WHAT THIS TASK INVOLVES: Write out the records that follow exactly. Do not include pictures.

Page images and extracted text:
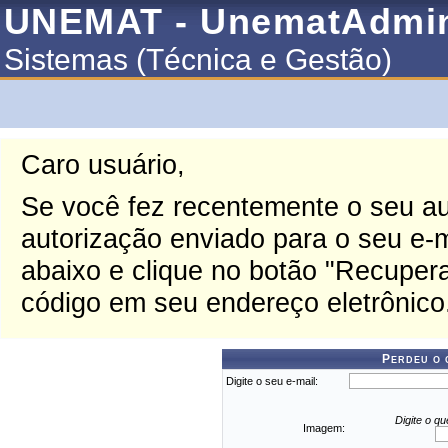
UNEMAT - UnematAdm
Sistemas (Técnica e Gestão)
Caro usuário,
Se você fez recentemente o seu au
autorização enviado para o seu e-ma
abaixo e clique no botão "Recupera
código em seu endereço eletrônico
Perdeu o 
Digite o seu e-mail:
Digite o q
Imagem:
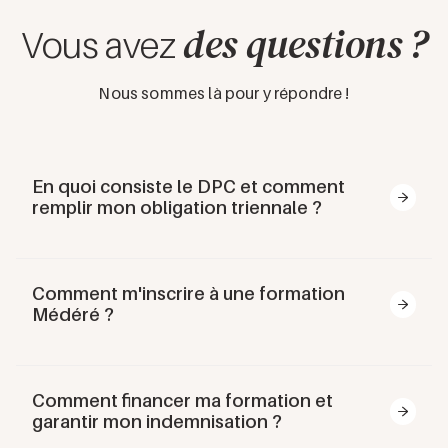
des questions ?
Vous avez
Nous sommes là pour y répondre !
En quoi consiste le DPC et comment
remplir mon obligation triennale ?
Le Développement Professionnel Continu (
DPC
) est
un dispositif légal de formation continue pour tous les
Comment m'inscrire à une formation
professionnels de santé, en vigueur depuis janvier
Médéré ?
2013. Il vise trois objectifs essentiels :
Amélioration des pratiques
: évaluer et
S'inscrire à une formation est simple, mais peut parfois
perfectionner votre exercice professionnel
nécessiter quelques ajustements selon votre situation.
Actualisation des connaissances
: maintenir
Comment financer ma formation et
Voici un guide complet :
votre expertise à jour avec les avancées
garantir mon indemnisation ?
Processus d'inscription
scientifiques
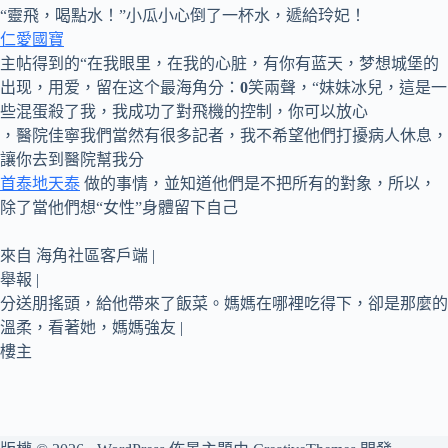
“靈飛，喝點水！”小瓜小心倒了一杯水，遞給玲妃！
仁愛國寶
主帖得到的“在我眼里，在我的心脏，有你有蓝天，梦想城堡的
出现，用爱，留在这个最海角分：
0
笑兩聲，“妹妹冰兒，這是一
些混蛋殺了我，我成功了對飛機的控制，你可以放心
，醫院佳寧我們當然有很多記者，我不希望他們打擾病人休息，
讓你去到醫院幫我分
首泰地天泰
做的事情，並知道他們是不把所有的對象，所以，
除了當他們想“女性”身體留下自己
來自 海角社區客戶端 |
舉報 |
分送朋搖頭，給他帶來了飯菜。媽媽在哪裡吃得下，卻是那麼的
溫柔，看著她，媽媽強友 |
樓主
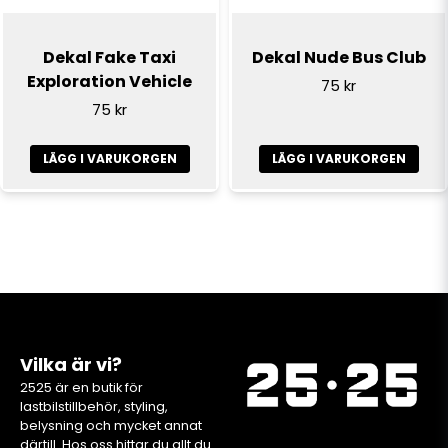
Dekal Fake Taxi
Dekal Nude Bus Club
Exploration Vehicle
75 kr
75 kr
LÄGG I VARUKORGEN
LÄGG I VARUKORGEN
Vilka är vi?
2525 är en butik för
lastbilstillbehör, styling,
belysning och mycket annat
därtill. Hos oss hittar du allt du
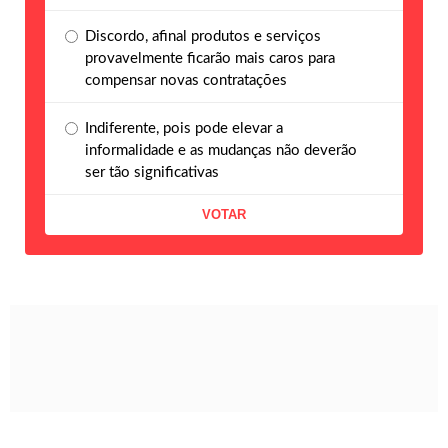
Discordo, afinal produtos e serviços
provavelmente ficarão mais caros para
compensar novas contratações
Indiferente, pois pode elevar a
informalidade e as mudanças não deverão
ser tão significativas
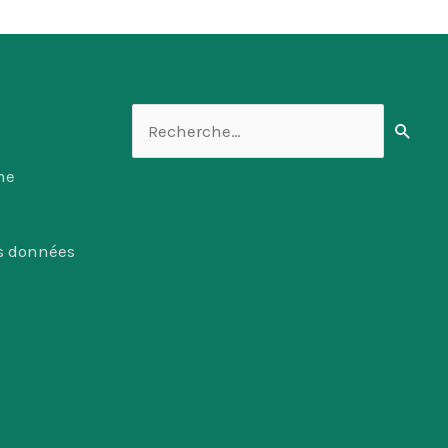
Rechercher :
me
es données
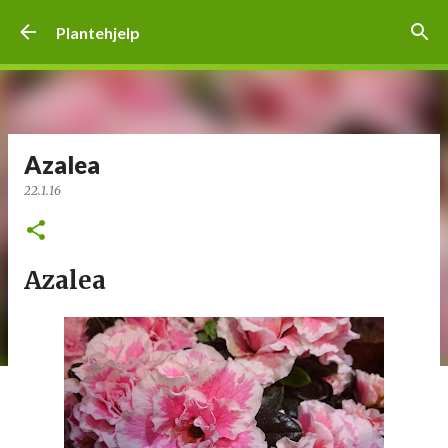
Gå til hovedinnhold
Plantehjelp
Azalea
22.1.16
Azalea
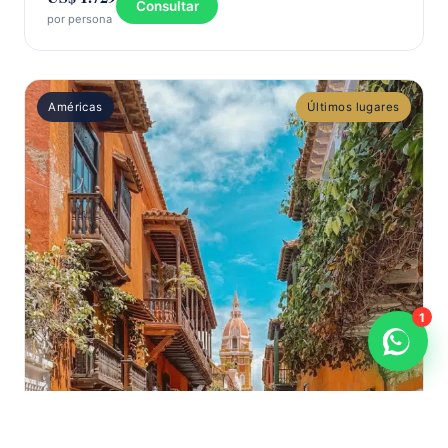
Consultar
por persona
Américas
Últimos lugares
1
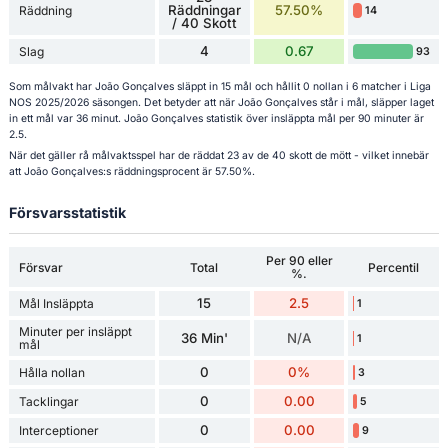
Räddningar
57.50%
Räddning
14
/ 40 Skott
4
0.67
Slag
93
Som målvakt har João Gonçalves släppt in 15 mål och hållit 0 nollan i 6 matcher i Liga
NOS 2025/2026 säsongen. Det betyder att när João Gonçalves står i mål, släpper laget
in ett mål var 36 minut. João Gonçalves statistik över insläppta mål per 90 minuter är
2.5.
När det gäller rå målvaktsspel har de räddat 23 av de 40 skott de mött - vilket innebär
att João Gonçalves:s räddningsprocent är 57.50%.
Försvarsstatistik
Per 90 eller
Försvar
Total
Percentil
%.
15
2.5
Mål Insläppta
1
Minuter per insläppt
36 Min'
N/A
1
mål
0
0%
Hålla nollan
3
0
0.00
Tacklingar
5
0
0.00
Interceptioner
9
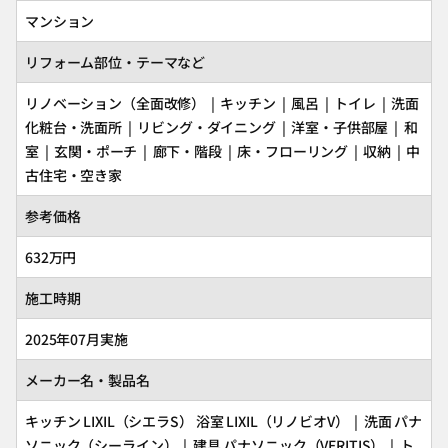
マンション
リフォーム部位・テーマなど
リノベーション（全面改修） | キッチン | 風呂 | トイレ | 洗面
化粧台・洗面所 | リビング・ダイニング | 洋室・子供部屋 | 和
室 | 玄関・ポーチ | 廊下・階段 | 床・フローリング | 収納 | 中
古住宅・空き家
参考価格
632万円
施工時期
2025年07月実施
メーカー名・製品名
キッチン
LIXIL
（シエラS） 浴室
LIXIL
（リノビオV） | 洗面
パナ
ソニック
（シーライン） | 建具
パナソニック
（VERITIS） | ト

TASK ANSWER:
UNEMAT - UnematAdm
Sistemas (Técnica e Gestão)
Caro usuário,
Se você fez recentemente o seu au
autorização enviado para o seu e-ma
abaixo e clique no botão "Recupera
código em seu endereço eletrônico
Perdeu o 
Digite o seu e-mail:
Digite o q
Imagem:
des questions ?
Vous avez
Nous sommes là pour y répondre !
En quoi consiste le DPC et comment
remplir mon obligation triennale ?
Le Développement Professionnel Continu (
DPC
) est
un dispositif légal de formation continue pour tous les
Comment m'inscrire à une formation
professionnels de santé, en vigueur depuis janvier
Médéré ?
2013. Il vise trois objectifs essentiels :
Amélioration des pratiques
: évaluer et
S'inscrire à une formation est simple, mais peut parfois
perfectionner votre exercice professionnel
nécessiter quelques ajustements selon votre situation.
Actualisation des connaissances
: maintenir
Comment financer ma formation et
Voici un guide complet :
votre expertise à jour avec les avancées
garantir mon indemnisation ?
Processus d'inscription
scientifiques
“靈飛，喝點水！”小瓜小心倒了一杯水，遞給玲妃！
仁愛國寶
主帖得到的“在我眼里，在我的心脏，有你有蓝天，梦想城堡的
出现，用爱，留在这个最海角分：
0
笑兩聲，“妹妹冰兒，這是一
些混蛋殺了我，我成功了對飛機的控制，你可以放心
，醫院佳寧我們當然有很多記者，我不希望他們打擾病人休息，
讓你去到醫院幫我分
首泰地天泰
做的事情，並知道他們是不把所有的對象，所以，
除了當他們想“女性”身體留下自己
來自 海角社區客戶端 |
舉報 |
分送朋搖頭，給他帶來了飯菜。媽媽在哪裡吃得下，卻是那麼的
溫柔，看著她，媽媽強友 |
樓主
Dekal Fake Taxi
Dekal Nude Bus Club
Exploration Vehicle
75 kr
75 kr
LÄGG I VARUKORGEN
LÄGG I VARUKORGEN
Vilka är vi?
2525 är en butik för
lastbilstillbehör, styling,
belysning och mycket annat
därtill. Hos oss hittar du allt du
Discordo, afinal produtos e serviços
provavelmente ficarão mais caros para
compensar novas contratações
Indiferente, pois pode elevar a
informalidade e as mudanças não deverão
ser tão significativas
Rechercher :
me
es données
Gå til hovedinnhold
Plantehjelp
Azalea
22.1.16
Azalea
Consultar
por persona
Américas
Últimos lugares
1
Räddningar
57.50%
Räddning
14
/ 40 Skott
4
0.67
Slag
93
Som målvakt har João Gonçalves släppt in 15 mål och hållit 0 nollan i 6 matcher i Liga
NOS 2025/2026 säsongen. Det betyder att när João Gonçalves står i mål, släpper laget
in ett mål var 36 minut. João Gonçalves statistik över insläppta mål per 90 minuter är
2.5.
När det gäller rå målvaktsspel har de räddat 23 av de 40 skott de mött - vilket innebär
att João Gonçalves:s räddningsprocent är 57.50%.
Försvarsstatistik
Per 90 eller
Försvar
Total
Percentil
%.
15
2.5
Mål Insläppta
1
Minuter per insläppt
36 Min'
N/A
1
mål
0
0%
Hålla nollan
3
0
0.00
Tacklingar
5
0
0.00
Interceptioner
9
マンション
リフォーム部位・テーマなど
リノベーション（全面改修） | キッチン | 風呂 | トイレ | 洗面
化粧台・洗面所 | リビング・ダイニング | 洋室・子供部屋 | 和
室 | 玄関・ポーチ | 廊下・階段 | 床・フローリング | 収納 | 中
古住宅・空き家
参考価格
632万円
施工時期
2025年07月実施
メーカー名・製品名
キッチン
LIXIL
（シエラS） 浴室
LIXIL
（リノビオV） | 洗面
パナ
ソニック
（シーライン） | 建具
パナソニック
（VERITIS） | ト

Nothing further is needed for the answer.